EXTRAIT À LIRE:
= = =

Qu'il s'agisse de systèmes lentiques ou lotiques, du fait de la superficie réduite, le rapport longueur des berges - superficie est plus élevé (tableaux 3 et 4). En outre, les petits cours d'eau ont des rapports extrêmement élevés comparés aux petits lacs et retenues. Par exemple, une rivière de 10 mètres de large peut avoir 200 km de berges par kilomètre carré de superficie, alors qu'un petit lac circulaire d'un kilomètre carré de superficie n'aura que 3,5 km de berges. Ce point aurait besoin d'être précisé mais il semble que la densité ou l'espacement de la population agricole le long des berges ne dépende pas de la superficie de l'étendue d'eau. Cela signifie que le nombre de personnes par kilomètre de berge est sans doute identique pour les grands et pour les petits systèmes. Inversement, par kilomètre carré de superficie, les petites étendues d'eau auront tendance à avoir des berges beaucoup plus peuplées et les effets de l'occupation humaine seront donc plus intenses.

= = =

LIGNES DE DONNÉES:
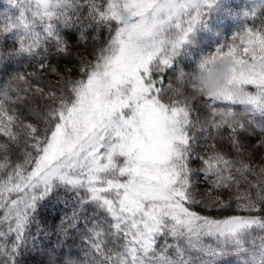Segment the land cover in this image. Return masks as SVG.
I'll use <instances>...</instances> for the list:
<instances>
[{"label":"snow or ice","instance_id":"1","mask_svg":"<svg viewBox=\"0 0 264 264\" xmlns=\"http://www.w3.org/2000/svg\"><path fill=\"white\" fill-rule=\"evenodd\" d=\"M7 3L18 14L0 20V62L38 55L50 40L65 52L62 32L83 25L85 8L87 26L105 29L108 37L93 49L92 60L81 59L80 78L67 81V93L63 88L59 95L46 92L22 73L12 75L0 92V133L7 137L0 150L21 140L24 144L21 162L12 165L7 155L0 161L3 264H19V257L33 253L42 257L41 264H57L61 257L62 264H264V167L256 173L241 158L242 135L258 127L264 137V123L254 118L264 115V25L246 28L232 43L204 55L194 71L177 70L180 87L169 88L181 99L165 102L164 74L174 69L178 50L211 0ZM256 8L264 12V0L253 6L252 16ZM5 40L16 47L5 51ZM224 56L233 67L223 88L197 94L196 72L208 58ZM185 84L195 95L184 94ZM21 92L47 96L46 111L31 110L43 121L42 130L11 106L24 100ZM197 96L208 111L204 120L192 115L191 101ZM209 129L214 137L228 140L237 158L219 150L195 155L196 133L207 139ZM193 158L202 161L199 169L191 167ZM197 171L211 181L206 198L196 199ZM233 172L245 181L247 172L257 176L250 184L257 189L255 197L251 192L235 197L236 209L244 214L216 218L194 210L196 205L217 212L229 209L230 203L211 193L234 184L239 188ZM61 197L65 204L71 202L72 212L57 226L65 237L60 243L75 244L71 232H78L80 257H73L71 248L67 254L63 247L59 254L49 251L31 233L42 204Z\"/></svg>","mask_w":264,"mask_h":264},{"label":"trees","instance_id":"2","mask_svg":"<svg viewBox=\"0 0 264 264\" xmlns=\"http://www.w3.org/2000/svg\"><path fill=\"white\" fill-rule=\"evenodd\" d=\"M259 3L260 0L253 4H247L243 0H211V3L205 6L206 10L201 14V18L194 27L193 32L189 34L188 40L178 50V55L174 58V69L164 74V83L169 80H176L177 70L194 71L199 60L204 55L214 52L221 45L232 43L233 37L243 32L244 29L259 30L264 25V12L256 8V15H251L253 6ZM247 11L250 13L248 17L245 15ZM85 13L86 8L81 12L82 26L71 30H63L62 34L67 41V50L65 52L58 51L55 42L50 40L46 45L42 46L38 55H21L14 60L5 59L0 62V79L7 72L11 63L22 61L26 74H32L29 76L36 80L37 83L59 91L61 88L67 91V81L80 78L81 59L92 60L94 58L92 55L93 49L101 46L108 37V32L105 29L101 28L97 32L94 28L87 26L88 22L84 20ZM17 14L18 9L15 6L7 3V0H0V20L5 17H14ZM82 32L83 35L81 34ZM93 37H96V39L94 40ZM2 47L6 51L16 47V44L11 40H5ZM225 50L227 49L225 48ZM41 64H44L45 67L41 68ZM45 101L47 99H41L37 95L30 98L27 102L32 110L34 109L42 114L47 110ZM233 107L236 110H240L242 106L234 105ZM33 117L37 120L34 115ZM254 118L258 123H264V115L257 113ZM37 122L39 124L43 123L41 120H37ZM209 130L207 139L204 138L205 134L200 133L199 135V133H196V156H206L212 151L219 150L226 157L237 158V154L228 140L214 137L212 130ZM222 132L225 136L227 135V129L222 130ZM262 138L264 137H262L258 127L253 129V134L241 136L244 144L241 158L250 163L256 173H259L260 168L264 167V147H259ZM202 142L206 144L201 146V150L200 148L197 149ZM212 145H215V148ZM14 156L17 157L18 155L14 154ZM233 175L239 181V188L234 184L231 189H218L211 193L213 198L219 195L226 203H230L231 207L229 209L217 212L215 209L209 211L200 205H196L194 210L202 214H210L216 218L232 214H244L236 209L235 197L238 192H251L253 197H255L257 189L251 188L250 184L256 182L257 176L253 175L252 172H247L245 173L247 181H245L243 176L235 172H233ZM204 185L207 189L196 190V199L207 197L211 181L208 180ZM71 212V204L66 205L63 202V197L49 200L39 208L31 233L33 235L38 234L40 241L49 251L55 249L56 254H59L61 247H63L64 253L67 254L69 248H71L72 256L79 257L80 250L76 247L80 243L79 233L76 231L71 232V238L76 242L75 244H72L70 240L68 243L61 245L60 242L65 237L59 233L57 227L61 218L65 215H71ZM260 215H264V213ZM82 229L83 225L81 224ZM18 261L19 264H41L42 257L34 253L25 254L19 257ZM57 264H62V257L61 260L57 261Z\"/></svg>","mask_w":264,"mask_h":264},{"label":"rangeland","instance_id":"3","mask_svg":"<svg viewBox=\"0 0 264 264\" xmlns=\"http://www.w3.org/2000/svg\"><path fill=\"white\" fill-rule=\"evenodd\" d=\"M243 1L247 4H253V3H256L258 0H243ZM15 73H22L26 77L29 78L30 83H32L33 85H35L37 87L44 88L46 92L55 91L57 93V95H59V92H60L59 90L43 86V85L37 83L36 80H33L28 74H26L22 61H16L14 63H11L8 66L7 72H5L3 77L0 79V92H2L6 88V86H8L12 75H14ZM169 85H171L173 88H179L180 87V85L177 83L176 80H169L168 82H165L163 85L164 88L166 89L164 97H163L165 102H168V101L173 100V99H176V100L181 99L180 96H173L172 95V90H171V88H169ZM183 91H184V94L189 96V97L195 95L191 91V89L188 87L187 84H185L183 86ZM65 93H67V91H65ZM31 94H32V92H29L28 95L25 96V94L23 92H21L20 95L24 97V100L23 101H17L15 105H11V106L15 107L20 113H22L26 117L27 122L37 124L42 130L44 127V123L39 124L37 122V120L33 117V114L31 111L32 110L31 106L27 102L30 99ZM9 95L11 96V98L13 100L16 99V93L14 91L10 90ZM44 98L47 99V96H45ZM48 102L51 103L50 101H48ZM191 103L193 106V113H192L193 118L195 119V118L199 117L201 120H204L205 117L208 115V111L203 106V98L197 96L196 99L191 101ZM209 132H210V130H209ZM197 133H199V135H200L201 132L198 131ZM202 134L204 135V133H202ZM6 142H7V137H4L3 134L0 133V143H6ZM205 144H206L205 142H202L201 145L199 147H197V149L200 148V150H201V146H204ZM14 154H17L18 156L15 157ZM23 154H24V144H23V140H21L19 145L9 144L7 151L0 150V161L3 160L5 155H7L9 158V162L12 165H14L15 163L21 162L23 160ZM197 156H199V155H197ZM201 166H202V161L200 159H198V158L192 159V161H191V167L192 168L199 169ZM194 180L196 181V185H195V189H194L195 192H196V190H200L203 188L207 189V188H205L204 184L206 182H208V180L204 177V175L202 173L197 171L195 173ZM68 204H71V202L67 203L66 205H68ZM71 206H72V204H71ZM90 211H91V209H89V212ZM80 256H82V252H80ZM0 264H3V258H0ZM230 264H234V261H230Z\"/></svg>","mask_w":264,"mask_h":264},{"label":"clouds","instance_id":"4","mask_svg":"<svg viewBox=\"0 0 264 264\" xmlns=\"http://www.w3.org/2000/svg\"><path fill=\"white\" fill-rule=\"evenodd\" d=\"M233 63L230 57H210L205 68L195 75V90L197 94H209L222 89L231 76ZM219 118V112L217 113ZM239 116L236 117L238 121Z\"/></svg>","mask_w":264,"mask_h":264}]
</instances>
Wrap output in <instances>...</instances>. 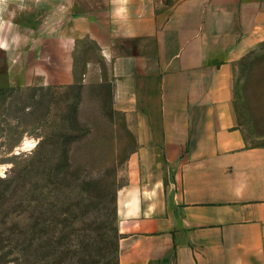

= = =

EXERCICE PROPOSÉ:
Dans l'extrait sur les berges des étendues d'eau, reformulez sous forme de liste le paragraphe qui commence par « Qu'il s'agisse de systèmes lentiques ou lotiques », en conservant ses faits principaux.

RÉPONSE RÉDIGÉE:
- Pour les systèmes lentiques comme lotiques, une superficie réduite entraîne un rapport longueur des berges / superficie plus élevé.
- Ce rapport est extrêmement élevé pour les petits cours d'eau, comparés aux petits lacs et retenues.
- Exemple : une rivière de 10 mètres de large peut avoir 200 km de berges par kilomètre carré, contre 3,5 km pour un petit lac circulaire d'un kilomètre carré.
- Il semble, sous réserve de précisions, que la densité de la population agricole le long des berges ne dépende pas de la superficie de l'étendue d'eau.
- Le nombre de personnes par kilomètre de berge serait donc sans doute identique pour les grands et les petits systèmes.
- Par kilomètre carré, les petites étendues d'eau ont ainsi des berges plus peuplées et subissent des effets de l'occupation humaine plus intenses.